Saved entries
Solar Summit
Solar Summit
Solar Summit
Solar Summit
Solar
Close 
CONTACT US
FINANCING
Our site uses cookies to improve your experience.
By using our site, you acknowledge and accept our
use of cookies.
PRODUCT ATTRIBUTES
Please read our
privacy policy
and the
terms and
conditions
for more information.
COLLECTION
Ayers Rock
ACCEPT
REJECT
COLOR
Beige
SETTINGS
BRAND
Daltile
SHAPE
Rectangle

What you have to do
Look through the records and count each line that holds "cookies". Write only the total.

Exercise output
2